Hong Kong, 24 incriminati per la veglia in memoria di Tiananmen

Il 4 giugno scorso almeno 115mila persone avevano sfidato il divieto del governo, e le regole anti-pandemia, per commemorare gli uccisi del massacro. Davanti al giudice compariranno i leader democratici Joshua Wong, Nathan Law e Jimmy Lai. L'accusa è di aver organizzato e preso parte alla manifestazione. Fronte democratico: Mossa dettata da Pechino, che vuole intimidire le voci contrarie alla nuova legge sulla sicurezza.


Hong Kong (AsiaNews/Agenzie) – Le autorità giudiziarie hanno incriminato 24 persone per aver organizzato e preso parte alla veglia in ricordo del massacro di Tiananmen. Alcune di loro sono accusate anche di incitamento a partecipare a una manifestazione non autorizzata. Lo ha dichiarato ieri sera la polizia cittadina.

Lo scorso 4 giugno, almeno 115mila persone hanno sfidato il divieto del governo, e le regole anti-pandemia, riunendosi al Victoria Park. Il 4 giugno del 1989 migliaia di studenti cinesi furono massacrati dalle forze di sicurezza per aver chiesto libertà e democrazia.

Tra gli incriminati figurano gli attivisti democratici Joshua Wong, leader della formazione autonomista Demosisto (ora disciolta), e Nathan Law, riparato in Gran Bretagna per timore della nuova legge sulla sicurezza voluta da Pechino.

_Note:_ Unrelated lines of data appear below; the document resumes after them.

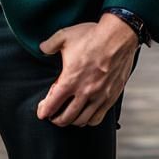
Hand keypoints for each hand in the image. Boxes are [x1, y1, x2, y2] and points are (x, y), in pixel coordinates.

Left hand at [36, 13, 139, 127]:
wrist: (118, 37)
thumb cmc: (91, 36)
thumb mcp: (64, 36)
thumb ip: (49, 45)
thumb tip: (42, 48)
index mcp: (70, 79)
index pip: (53, 103)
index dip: (44, 111)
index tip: (41, 113)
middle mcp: (84, 92)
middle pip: (66, 117)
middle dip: (56, 119)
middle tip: (52, 116)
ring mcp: (98, 97)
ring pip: (81, 120)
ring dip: (71, 122)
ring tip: (67, 117)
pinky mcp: (110, 97)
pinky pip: (97, 118)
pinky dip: (88, 121)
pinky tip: (84, 116)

Il magnate dell’editoria Jimmy Lai sarà processato con la stessa accusa, insieme ai parlamentari democratici Chu Hoi-dick e Wu Chi-wai, e al consigliere distrettuale Lester Shum. Il 15 settembre, davanti ai giudici compariranno anche Figo Chan, vice coordinatore del Civil Human Rights Front, l’ex leader studentesco Sunny Cheung e gli ex membri del Legco (il Parlamento locale) Cyd Ho e Leung Kwok-hung.

Secondo il fronte democratico, la polizia sta tentando di intimidire le voci dissenzienti. Gli attivisti incriminati notano che il Dipartimento di giustizia potrebbe ora ritirare i loro passaporti e limitare il loro diritto di lasciare Hong Kong. Per il campo anti-Pechino, dietro le incriminazioni vi è la mano del governo cinese, che vuole impedire alle personalità democratiche di raccontare alla comunità internazionale quanto sta accadendo nell’ex colonia britannica.